**Task brief**
Among the entries below, find every line that contains the string "lines", then copy it.

BEGIN Source material

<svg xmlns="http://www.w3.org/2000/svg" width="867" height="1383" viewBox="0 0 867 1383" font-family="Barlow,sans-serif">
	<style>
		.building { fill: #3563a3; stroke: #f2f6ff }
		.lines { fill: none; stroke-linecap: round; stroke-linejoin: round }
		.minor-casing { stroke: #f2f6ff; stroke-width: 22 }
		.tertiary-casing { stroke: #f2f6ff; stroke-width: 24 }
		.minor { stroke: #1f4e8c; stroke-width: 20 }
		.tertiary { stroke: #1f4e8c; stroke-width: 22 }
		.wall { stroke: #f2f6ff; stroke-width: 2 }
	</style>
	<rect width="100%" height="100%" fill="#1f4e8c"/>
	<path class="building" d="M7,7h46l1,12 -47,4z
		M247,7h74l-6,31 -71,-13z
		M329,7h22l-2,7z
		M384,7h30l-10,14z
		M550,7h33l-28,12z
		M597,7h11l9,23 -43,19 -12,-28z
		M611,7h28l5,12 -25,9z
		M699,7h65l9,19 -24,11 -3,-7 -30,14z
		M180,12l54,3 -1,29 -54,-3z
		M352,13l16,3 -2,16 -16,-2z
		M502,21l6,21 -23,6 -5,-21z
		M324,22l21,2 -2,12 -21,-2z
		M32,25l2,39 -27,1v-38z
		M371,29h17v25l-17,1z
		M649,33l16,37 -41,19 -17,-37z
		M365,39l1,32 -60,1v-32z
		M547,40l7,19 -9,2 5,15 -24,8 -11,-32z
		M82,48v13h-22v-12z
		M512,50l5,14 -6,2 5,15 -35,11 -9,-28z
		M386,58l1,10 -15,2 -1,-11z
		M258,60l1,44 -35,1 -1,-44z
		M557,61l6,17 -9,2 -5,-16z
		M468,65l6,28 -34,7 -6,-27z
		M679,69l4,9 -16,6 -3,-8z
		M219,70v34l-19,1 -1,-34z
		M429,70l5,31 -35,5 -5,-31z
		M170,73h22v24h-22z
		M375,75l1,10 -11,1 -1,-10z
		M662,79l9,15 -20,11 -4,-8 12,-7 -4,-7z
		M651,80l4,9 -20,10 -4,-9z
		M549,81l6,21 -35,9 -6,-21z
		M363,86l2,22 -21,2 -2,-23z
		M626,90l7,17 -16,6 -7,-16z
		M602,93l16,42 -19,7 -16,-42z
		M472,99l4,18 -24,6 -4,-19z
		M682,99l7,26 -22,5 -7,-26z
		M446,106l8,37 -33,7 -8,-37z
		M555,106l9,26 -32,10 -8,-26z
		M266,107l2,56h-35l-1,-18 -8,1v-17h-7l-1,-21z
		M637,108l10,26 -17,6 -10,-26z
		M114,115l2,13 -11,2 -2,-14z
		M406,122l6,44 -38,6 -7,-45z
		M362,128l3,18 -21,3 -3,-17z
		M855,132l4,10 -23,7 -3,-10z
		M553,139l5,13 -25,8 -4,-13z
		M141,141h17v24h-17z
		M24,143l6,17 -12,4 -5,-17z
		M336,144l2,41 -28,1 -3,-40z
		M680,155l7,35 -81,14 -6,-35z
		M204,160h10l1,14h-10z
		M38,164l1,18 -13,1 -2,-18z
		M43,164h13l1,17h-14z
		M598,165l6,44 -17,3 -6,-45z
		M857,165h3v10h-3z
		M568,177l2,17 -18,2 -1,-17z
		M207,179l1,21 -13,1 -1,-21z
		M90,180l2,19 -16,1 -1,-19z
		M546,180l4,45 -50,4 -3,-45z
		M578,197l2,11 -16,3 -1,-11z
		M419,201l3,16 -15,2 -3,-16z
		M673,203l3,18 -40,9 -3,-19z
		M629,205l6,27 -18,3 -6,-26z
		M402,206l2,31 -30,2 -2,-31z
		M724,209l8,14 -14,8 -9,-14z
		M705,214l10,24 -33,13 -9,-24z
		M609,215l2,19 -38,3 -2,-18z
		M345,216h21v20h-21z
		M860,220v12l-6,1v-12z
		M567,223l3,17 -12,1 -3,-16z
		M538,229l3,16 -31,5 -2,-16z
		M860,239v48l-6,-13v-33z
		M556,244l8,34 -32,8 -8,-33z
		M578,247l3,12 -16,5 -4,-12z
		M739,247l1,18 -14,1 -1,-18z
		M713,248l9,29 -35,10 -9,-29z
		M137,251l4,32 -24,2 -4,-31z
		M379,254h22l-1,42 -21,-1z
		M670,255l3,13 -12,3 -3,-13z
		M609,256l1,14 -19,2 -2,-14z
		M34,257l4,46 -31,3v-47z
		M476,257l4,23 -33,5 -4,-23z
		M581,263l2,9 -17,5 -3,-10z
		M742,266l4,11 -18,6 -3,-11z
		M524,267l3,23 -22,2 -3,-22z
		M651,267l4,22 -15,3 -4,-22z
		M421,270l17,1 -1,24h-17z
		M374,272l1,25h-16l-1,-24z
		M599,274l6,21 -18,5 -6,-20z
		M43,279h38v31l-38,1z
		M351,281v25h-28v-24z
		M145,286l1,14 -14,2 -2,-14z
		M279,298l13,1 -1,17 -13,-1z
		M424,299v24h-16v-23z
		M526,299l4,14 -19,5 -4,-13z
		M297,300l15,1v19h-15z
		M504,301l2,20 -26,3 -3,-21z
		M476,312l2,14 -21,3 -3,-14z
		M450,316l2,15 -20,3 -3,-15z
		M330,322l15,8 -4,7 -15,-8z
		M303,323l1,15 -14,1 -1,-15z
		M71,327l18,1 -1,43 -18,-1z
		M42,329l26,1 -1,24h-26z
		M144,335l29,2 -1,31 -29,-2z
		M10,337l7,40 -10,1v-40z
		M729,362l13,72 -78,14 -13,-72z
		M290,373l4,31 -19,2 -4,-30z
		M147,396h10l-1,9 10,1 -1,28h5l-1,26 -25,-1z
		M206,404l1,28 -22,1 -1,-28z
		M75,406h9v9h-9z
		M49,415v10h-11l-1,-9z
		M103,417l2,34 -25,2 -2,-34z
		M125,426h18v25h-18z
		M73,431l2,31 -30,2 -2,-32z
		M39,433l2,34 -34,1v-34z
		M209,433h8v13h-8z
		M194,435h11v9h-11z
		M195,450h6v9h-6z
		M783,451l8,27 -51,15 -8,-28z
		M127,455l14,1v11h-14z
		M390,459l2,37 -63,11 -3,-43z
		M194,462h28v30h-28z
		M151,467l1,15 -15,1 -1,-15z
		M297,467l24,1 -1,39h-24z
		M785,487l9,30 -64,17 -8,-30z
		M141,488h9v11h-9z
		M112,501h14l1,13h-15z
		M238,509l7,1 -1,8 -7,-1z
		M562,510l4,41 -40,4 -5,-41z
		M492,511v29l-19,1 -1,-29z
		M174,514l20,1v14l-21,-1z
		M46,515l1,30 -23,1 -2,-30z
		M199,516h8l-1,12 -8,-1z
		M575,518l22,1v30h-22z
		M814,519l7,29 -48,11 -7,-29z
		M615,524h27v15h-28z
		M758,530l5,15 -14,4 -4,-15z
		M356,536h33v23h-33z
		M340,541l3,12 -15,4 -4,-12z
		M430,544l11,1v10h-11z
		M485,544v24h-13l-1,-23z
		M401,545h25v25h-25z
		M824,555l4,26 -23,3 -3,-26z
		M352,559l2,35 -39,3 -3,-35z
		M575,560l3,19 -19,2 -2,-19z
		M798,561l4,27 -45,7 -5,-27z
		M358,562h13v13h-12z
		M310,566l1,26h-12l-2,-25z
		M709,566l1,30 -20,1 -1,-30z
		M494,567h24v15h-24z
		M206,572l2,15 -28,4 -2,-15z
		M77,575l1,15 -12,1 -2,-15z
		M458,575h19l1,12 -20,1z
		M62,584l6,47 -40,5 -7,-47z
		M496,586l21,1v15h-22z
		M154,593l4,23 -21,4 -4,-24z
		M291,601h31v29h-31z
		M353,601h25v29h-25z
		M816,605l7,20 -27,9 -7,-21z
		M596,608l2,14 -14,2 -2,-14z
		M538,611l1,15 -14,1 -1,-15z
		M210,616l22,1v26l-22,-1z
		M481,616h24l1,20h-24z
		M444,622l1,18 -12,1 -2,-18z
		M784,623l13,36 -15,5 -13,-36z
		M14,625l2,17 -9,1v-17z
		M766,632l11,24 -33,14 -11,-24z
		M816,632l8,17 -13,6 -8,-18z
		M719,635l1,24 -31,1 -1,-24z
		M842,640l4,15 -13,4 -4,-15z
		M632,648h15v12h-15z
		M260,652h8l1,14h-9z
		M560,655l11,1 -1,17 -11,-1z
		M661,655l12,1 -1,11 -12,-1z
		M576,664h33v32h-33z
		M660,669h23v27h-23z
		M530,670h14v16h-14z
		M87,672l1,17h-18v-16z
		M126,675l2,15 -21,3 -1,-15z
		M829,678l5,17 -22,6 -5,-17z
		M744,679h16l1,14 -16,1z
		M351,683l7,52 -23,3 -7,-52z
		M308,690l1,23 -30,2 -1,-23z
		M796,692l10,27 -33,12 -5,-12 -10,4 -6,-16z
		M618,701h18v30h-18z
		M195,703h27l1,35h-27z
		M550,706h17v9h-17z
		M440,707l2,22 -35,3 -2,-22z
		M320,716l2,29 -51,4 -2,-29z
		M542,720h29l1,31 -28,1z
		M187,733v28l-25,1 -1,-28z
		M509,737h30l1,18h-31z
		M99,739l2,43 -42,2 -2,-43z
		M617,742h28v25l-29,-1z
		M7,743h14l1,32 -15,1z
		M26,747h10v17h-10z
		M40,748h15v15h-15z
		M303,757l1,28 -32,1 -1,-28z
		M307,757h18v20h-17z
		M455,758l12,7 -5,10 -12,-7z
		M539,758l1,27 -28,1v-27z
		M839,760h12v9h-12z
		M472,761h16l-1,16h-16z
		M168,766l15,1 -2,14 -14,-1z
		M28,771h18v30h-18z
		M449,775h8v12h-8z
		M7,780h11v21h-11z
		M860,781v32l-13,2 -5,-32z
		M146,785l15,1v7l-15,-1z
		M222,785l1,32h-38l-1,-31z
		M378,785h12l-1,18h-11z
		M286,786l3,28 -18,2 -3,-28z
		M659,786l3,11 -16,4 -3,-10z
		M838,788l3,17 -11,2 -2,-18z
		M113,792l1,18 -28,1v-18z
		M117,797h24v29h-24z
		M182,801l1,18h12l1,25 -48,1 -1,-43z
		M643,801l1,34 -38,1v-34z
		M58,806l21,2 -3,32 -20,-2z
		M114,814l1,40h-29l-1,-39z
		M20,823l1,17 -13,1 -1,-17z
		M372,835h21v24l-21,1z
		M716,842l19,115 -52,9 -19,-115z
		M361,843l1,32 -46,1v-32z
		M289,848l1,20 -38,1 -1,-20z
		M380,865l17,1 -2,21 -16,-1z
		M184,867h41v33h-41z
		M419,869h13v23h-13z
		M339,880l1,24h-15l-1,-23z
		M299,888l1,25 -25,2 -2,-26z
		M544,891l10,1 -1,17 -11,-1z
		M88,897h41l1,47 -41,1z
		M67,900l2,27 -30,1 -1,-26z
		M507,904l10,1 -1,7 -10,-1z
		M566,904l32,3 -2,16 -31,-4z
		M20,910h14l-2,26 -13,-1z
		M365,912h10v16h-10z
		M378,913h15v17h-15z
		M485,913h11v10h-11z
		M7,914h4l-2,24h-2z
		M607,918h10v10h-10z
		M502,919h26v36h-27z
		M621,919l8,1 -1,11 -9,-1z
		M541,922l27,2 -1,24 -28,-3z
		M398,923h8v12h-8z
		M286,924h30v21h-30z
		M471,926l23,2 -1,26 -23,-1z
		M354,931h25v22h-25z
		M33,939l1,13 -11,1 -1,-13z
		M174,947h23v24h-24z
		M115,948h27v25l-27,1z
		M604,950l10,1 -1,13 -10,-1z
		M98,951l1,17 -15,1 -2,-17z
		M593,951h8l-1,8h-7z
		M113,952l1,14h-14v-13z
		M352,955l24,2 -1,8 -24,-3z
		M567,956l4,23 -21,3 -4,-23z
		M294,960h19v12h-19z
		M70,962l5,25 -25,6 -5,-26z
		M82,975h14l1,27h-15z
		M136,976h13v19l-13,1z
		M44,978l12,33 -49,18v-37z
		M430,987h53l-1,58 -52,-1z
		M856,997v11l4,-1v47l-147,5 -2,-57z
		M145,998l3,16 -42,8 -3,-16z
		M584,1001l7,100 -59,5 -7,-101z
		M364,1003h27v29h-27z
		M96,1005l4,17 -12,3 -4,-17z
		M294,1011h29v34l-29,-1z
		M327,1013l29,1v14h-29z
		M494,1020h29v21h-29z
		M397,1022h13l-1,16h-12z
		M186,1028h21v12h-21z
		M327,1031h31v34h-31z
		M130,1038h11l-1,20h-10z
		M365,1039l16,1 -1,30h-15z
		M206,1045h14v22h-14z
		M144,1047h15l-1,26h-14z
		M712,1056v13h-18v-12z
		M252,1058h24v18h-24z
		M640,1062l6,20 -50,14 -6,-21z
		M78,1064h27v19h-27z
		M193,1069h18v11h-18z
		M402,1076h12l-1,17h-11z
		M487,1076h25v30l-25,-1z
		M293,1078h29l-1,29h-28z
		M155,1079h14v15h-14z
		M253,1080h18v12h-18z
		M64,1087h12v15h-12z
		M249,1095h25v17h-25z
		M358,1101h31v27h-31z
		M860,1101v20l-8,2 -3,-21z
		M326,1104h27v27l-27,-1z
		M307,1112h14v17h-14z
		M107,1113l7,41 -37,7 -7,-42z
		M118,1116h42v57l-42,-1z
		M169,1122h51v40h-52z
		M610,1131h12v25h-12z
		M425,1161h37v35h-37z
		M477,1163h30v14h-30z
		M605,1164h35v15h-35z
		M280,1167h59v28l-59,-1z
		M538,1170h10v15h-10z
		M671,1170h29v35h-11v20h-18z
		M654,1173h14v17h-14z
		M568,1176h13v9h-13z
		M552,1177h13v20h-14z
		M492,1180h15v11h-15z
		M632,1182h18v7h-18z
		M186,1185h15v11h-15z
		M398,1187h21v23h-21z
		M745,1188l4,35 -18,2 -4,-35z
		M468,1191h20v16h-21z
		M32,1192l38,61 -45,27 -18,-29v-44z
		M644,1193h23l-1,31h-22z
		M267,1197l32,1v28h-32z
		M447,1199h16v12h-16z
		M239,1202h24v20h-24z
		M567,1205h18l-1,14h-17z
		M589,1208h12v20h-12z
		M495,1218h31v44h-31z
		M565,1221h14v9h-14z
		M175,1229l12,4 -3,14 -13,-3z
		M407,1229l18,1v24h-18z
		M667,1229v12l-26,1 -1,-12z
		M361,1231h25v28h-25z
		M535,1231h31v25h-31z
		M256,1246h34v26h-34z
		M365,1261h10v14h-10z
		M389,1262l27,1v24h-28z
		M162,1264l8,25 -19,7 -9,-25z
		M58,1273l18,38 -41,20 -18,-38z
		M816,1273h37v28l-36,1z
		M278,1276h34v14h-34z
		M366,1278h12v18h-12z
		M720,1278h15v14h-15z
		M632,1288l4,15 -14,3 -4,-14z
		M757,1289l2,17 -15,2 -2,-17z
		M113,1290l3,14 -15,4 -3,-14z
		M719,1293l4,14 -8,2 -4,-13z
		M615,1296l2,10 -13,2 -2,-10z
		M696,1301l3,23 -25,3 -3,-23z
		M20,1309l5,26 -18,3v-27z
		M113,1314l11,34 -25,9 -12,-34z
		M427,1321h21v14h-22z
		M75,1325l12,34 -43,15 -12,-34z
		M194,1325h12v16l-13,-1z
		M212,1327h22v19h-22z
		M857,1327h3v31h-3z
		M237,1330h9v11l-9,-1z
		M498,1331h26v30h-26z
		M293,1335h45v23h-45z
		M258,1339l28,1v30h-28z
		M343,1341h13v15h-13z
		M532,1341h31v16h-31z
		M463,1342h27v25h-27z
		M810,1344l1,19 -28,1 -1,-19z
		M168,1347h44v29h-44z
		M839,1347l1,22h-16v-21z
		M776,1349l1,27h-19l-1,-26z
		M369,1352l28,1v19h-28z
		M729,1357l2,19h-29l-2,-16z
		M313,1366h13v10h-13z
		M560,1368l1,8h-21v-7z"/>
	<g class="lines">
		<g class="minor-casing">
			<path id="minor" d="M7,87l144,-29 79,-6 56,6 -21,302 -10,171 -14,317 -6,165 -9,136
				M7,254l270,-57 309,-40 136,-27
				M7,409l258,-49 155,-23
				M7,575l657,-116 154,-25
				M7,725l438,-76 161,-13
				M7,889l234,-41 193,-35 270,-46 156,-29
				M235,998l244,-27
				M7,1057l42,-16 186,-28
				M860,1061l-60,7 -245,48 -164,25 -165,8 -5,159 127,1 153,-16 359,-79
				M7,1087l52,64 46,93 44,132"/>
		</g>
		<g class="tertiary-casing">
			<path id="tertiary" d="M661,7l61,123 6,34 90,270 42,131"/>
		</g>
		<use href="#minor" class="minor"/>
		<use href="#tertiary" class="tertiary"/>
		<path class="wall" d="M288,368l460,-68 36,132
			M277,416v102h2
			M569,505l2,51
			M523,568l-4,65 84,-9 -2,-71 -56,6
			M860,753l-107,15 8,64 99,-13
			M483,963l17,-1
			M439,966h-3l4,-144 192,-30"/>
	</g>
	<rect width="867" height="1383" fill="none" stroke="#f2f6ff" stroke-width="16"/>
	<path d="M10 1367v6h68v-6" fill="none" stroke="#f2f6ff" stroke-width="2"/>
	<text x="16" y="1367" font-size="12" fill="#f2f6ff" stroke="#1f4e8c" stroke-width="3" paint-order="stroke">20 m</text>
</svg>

END Source material

**Exercise response**
		.lines { fill: none; stroke-linecap: round; stroke-linejoin: round }
	<g class="lines">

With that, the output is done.